Speaking at a roundtable just after Kemp’s remarks on Thursday, South Carolina state senator Josh Kimbrell said at the council summit that he advised politicians to stay mum on the subject. future restrictions.
“Many of you are involved with your elected officials. Some of you are elected. We spent 50 years trying to turn Roe against Wade. It’s awesome. I understand the impatience,” he said. “I’m just going to say, from a messaging perspective, we’ve taken 50 years to get to where we are right now, we don’t want to blow it all up in 50 weeks. And some messages are bad. And we have to stop talking about it – we let the media control this narrative.
Kimbrell said that instead of answering questions from the media about their future plans, anti-abortion activists should reframe the issue to paint their opponents as bloodthirsty killers.
He gave the example of two Republican members of the South Carolina State Senate with opposing views on abortion. One wanted it to be legal, he said, and will see funding for his caucus cut for the next election cycle.
“I had another guy in our caucus who has a big heart, but he basically says, I want to put moms in jail,” he said. “Okay, those are two extremes that we don’t need to tolerate, ladies and gentlemen, because if we’re going to start putting moms in jail, we’re going to lose the public debate.”
“That’s my message to everyone,” he added. “Do not make the perfect the enemy of the good. Stop letting them talk about what we’re going to do. Let’s talk about what they want to do, which is to let these children be killed until the day they are born.
Panel moderator Connor Semelsberger, the council’s director of federal affairs, said Kimbrell “hit the nail on the head.”

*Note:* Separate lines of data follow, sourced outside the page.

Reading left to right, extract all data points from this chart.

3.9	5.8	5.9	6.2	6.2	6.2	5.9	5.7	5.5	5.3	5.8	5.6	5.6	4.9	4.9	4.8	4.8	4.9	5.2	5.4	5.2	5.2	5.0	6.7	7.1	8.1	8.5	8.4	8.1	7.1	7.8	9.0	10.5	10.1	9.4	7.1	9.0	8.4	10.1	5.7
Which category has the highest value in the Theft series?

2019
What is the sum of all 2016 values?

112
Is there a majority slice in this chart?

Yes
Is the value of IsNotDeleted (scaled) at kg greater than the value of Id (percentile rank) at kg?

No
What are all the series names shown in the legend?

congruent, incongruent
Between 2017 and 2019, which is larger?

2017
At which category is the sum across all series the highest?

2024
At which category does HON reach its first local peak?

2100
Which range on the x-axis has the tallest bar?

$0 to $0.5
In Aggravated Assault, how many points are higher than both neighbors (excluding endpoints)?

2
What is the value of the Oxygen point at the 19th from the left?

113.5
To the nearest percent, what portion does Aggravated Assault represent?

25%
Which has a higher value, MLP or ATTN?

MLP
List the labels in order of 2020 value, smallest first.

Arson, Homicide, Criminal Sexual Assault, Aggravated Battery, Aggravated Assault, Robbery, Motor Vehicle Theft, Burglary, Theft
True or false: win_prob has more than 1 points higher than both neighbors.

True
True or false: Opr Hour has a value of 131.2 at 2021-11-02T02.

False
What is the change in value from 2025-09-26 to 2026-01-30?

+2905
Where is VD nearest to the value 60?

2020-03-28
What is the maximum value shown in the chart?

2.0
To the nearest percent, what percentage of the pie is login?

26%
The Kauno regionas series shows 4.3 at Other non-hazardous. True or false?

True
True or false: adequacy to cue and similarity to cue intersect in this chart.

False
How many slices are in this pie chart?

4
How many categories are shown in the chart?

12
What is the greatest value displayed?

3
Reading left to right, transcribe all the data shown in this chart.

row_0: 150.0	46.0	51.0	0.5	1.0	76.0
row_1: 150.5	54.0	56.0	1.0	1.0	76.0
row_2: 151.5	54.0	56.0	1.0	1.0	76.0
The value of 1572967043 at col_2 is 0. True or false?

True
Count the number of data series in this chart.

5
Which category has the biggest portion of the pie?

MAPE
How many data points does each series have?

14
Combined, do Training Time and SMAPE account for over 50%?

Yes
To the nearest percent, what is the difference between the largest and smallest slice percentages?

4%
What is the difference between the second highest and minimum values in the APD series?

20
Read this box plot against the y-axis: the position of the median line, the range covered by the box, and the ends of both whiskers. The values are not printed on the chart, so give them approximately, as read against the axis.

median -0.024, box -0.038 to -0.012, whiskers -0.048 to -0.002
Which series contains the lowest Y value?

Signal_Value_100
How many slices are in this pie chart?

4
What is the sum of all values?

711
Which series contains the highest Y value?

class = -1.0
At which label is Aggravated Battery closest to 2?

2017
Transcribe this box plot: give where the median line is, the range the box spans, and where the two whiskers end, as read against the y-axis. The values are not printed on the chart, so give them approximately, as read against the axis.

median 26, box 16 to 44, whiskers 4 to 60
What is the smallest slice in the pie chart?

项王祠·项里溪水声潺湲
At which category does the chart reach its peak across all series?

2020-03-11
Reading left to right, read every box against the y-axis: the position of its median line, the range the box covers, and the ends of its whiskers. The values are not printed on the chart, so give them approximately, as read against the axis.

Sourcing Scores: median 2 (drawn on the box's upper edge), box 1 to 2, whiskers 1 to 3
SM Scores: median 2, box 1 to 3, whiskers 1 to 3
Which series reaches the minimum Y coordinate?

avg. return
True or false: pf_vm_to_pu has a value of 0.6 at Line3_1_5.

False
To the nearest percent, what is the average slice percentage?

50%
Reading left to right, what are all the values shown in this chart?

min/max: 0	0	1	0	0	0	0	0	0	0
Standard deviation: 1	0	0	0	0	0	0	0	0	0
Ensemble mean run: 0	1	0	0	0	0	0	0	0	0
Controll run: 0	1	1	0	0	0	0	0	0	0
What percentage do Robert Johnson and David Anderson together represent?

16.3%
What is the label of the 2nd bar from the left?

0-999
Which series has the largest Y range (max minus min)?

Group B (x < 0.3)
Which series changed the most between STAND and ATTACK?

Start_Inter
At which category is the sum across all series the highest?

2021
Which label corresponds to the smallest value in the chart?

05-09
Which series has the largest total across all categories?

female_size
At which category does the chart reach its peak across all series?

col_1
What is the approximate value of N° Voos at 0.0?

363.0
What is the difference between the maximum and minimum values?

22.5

“If you are all here for the same purpose, which is to protect unborn children in the womb, to value mothers and fathers – every child, as we heard last night, has a mother and a father – to support and value them and we must be united. And as you said, we cannot let perfection be the enemy of good. If we can gain ground, if we can save as many lives unborn as we can today, we have to do it and keep pushing the ball forward. And that’s what we’re trying to do in South Carolina, and that’s what state legislators across the countries are trying to do, so that’s a great overview of what we’re up against.